El pecado no tuvo piedad. Si pudiera, me hubiera dejado sin dignidad y hasta sin nombre. Tú, en cambio, eres la encarnación de la misericordia.
Mi situación de despojo y abandono te conmovió, de tu Corazón brotó el deseo de remediar el sufrimiento. El día que me encontraste y me llevaste a casa, ni siquiera quería reconocer que estaba herido y tú me decías: “¿me dejas curarte?”... Te hiciste por mí pobre Lázaro mendigando amor, respetando mi libertad; esperando ser acogido, llamaste con delicadeza a mi puerta…

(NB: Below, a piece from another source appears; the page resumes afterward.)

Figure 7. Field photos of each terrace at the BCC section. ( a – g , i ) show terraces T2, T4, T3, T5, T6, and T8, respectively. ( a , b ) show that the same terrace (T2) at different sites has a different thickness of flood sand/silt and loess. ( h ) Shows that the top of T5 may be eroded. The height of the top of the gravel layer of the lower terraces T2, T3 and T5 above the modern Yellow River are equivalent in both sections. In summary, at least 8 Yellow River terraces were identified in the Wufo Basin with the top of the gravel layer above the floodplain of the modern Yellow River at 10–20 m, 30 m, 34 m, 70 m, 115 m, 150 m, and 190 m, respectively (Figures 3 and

No fui yo el que te busqué, estaba demasiado avergonzado. Ni podía creer que fuera tan sencillo y estuvieras tan loco de amor. ¡El fruto del pecado se convirtió en camino de amor!
«Junto al Corazón de Cristo, el corazón humano aprende a conocer el auténtico y único sentido de la vida y de su propio destino, a comprender el valor de una vida auténticamente cristiana, a permanecer alejado de ciertas perversiones del corazón, a unir el amor filial a Dios con el amor al prójimo. De este modo -y esta es la verdadera reparación exigida por el Corazón del Salvador- sobre las ruinas acumuladas por el odio y la violencia podrá edificarse la civilización del Corazón de Cristo» (Juan Pablo II: Insegnamenti, vol. IX/2, 1986, p. 843).

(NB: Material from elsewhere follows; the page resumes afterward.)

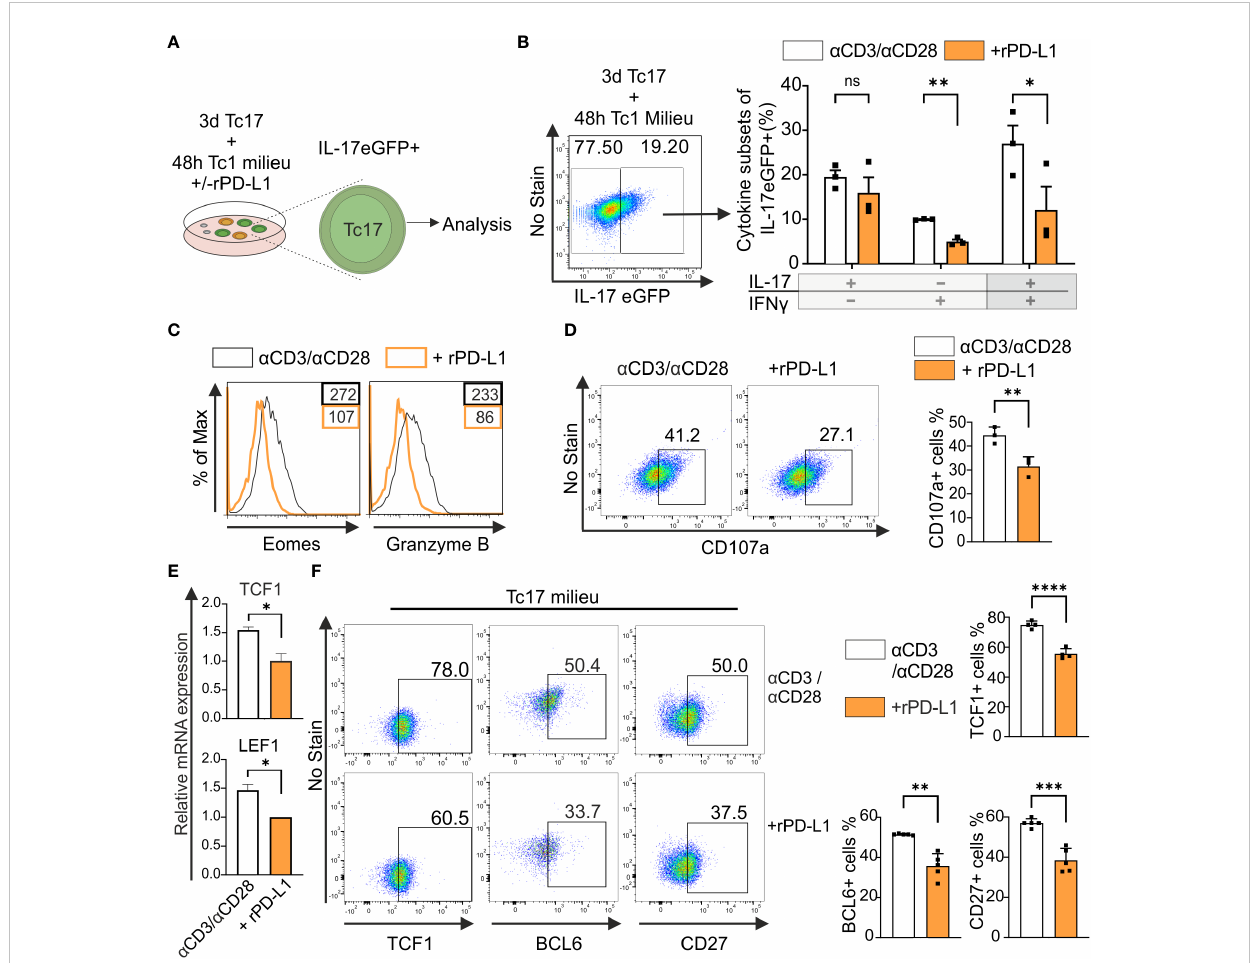
FIGURE 5 PD-1 suppresses cytotoxic potential and stemness of Tc17 cells. (A, B) CD8 + T-cells from IL-17A-eGFP reporter mice were stimulated with microspheres immobilized with anti-CD3, anti-CD28 for 3 days under Tc17 conditions. These cells were then restimulated with fresh microspheres immobilized with anti-CD3, anti-CD28, and rPD-L1 or IgG under Tc1 conditions for 48h and thereafter Tc17 cell plasticity (A) was determined by measuring IL-17 and IFN- g expression (B) by fl ow cytometry within IL-17 eGFP expressing previous IL-17 producers. The (A) was partly generated using Servier Medical Art, provided by Servier, licensed under a Creative Commons Attribution 3.0 unported license. (C) CD8 + T-cells were stimulated as in (A) and, Eomes and granzyme B expression was measured by fl ow cytometry. (D) CD8 + T-cells from C57BL/6 mice were stimulated as in (A) and analyzed for the expression of degranulation-associated surface molecule CD107a. (E) CD8 + T-cells from C57BL/6 mice were stimulated with microspheres immobilized with anti-CD3, anti-CD28 and rPD-L1 (+rPD-L1) or IgG ( a CD3/ a CD28) antibodies under Tc17 condition and harvested 24h after activation. The harvested cells were lysed, RNA was extracted, and RT was used to synthesize cDNA. The relative expression levels of TCF1 and LEF1 genes analyzed using real-time PCR are shown as mean+SD of replicates from an experiment. (F) Tc17 cells were stimulated as in (E) and expression of TCF1, BCL6 and CD27 were measured by fl ow cytometry at day 3. The data is representative of two to fi ve independent experiments. Data points represent individual experiments with mean+SD. ****P < 0.0001, *** P <0.001, ** P <0.01, * P <0.05; ns, not signi fi cant, calculated by Welch ’ s t-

Incapaz de cambiar, de aceptar mi historia y circunstancias, viví huyendo y despreciándome. Pensaba que a los demás si podías perdonarles, pero no a mí. Luché por cambiar, el agotamiento llegó al límite. Lo había intentado todo, y desde esa experiencia radical de pobreza, descubrí que me amas tal y como soy… Fue cuando empecé a aceptar mi propia verdad y la necesidad que tengo de ti. Yo no puedo, pero Tú sí puedes, Señor. No hay ningún pecado que limite tu amor. Después de todo lo pasado lo único que puedo ofrecerte es dejarme amar y salvar por ti. Merece la pena vivir la vida porque es la obra de tu misericordia conmigo.

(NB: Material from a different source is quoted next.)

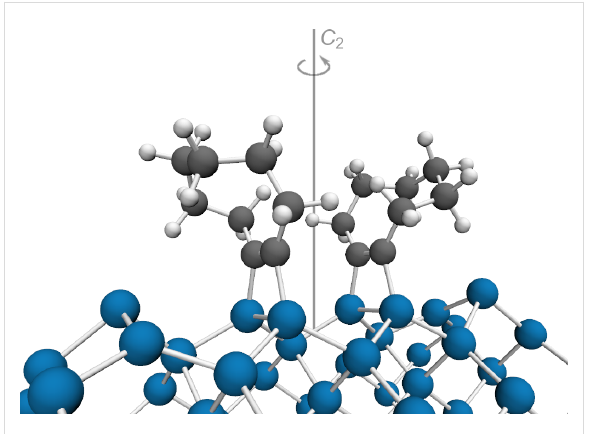
Figure 2: Optimized (PBE-D3/PAW) structure of two molecules of 1 on Si(001) on neighbouring surface dimers ( 3 ).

Soy mendigo de tu gracia, peregrino desvalido. Camino por la vida para que practiques tu misericordia. En el corazón sólo un deseo: vivir en ti, porque te necesito.
Tú has puesto ese sentimiento de necesidad para que te busque y parece que te escondes para que te desee con más fuerza… Cuanto más te necesito y gimo por tu ausencia, con más insistencia me llamas.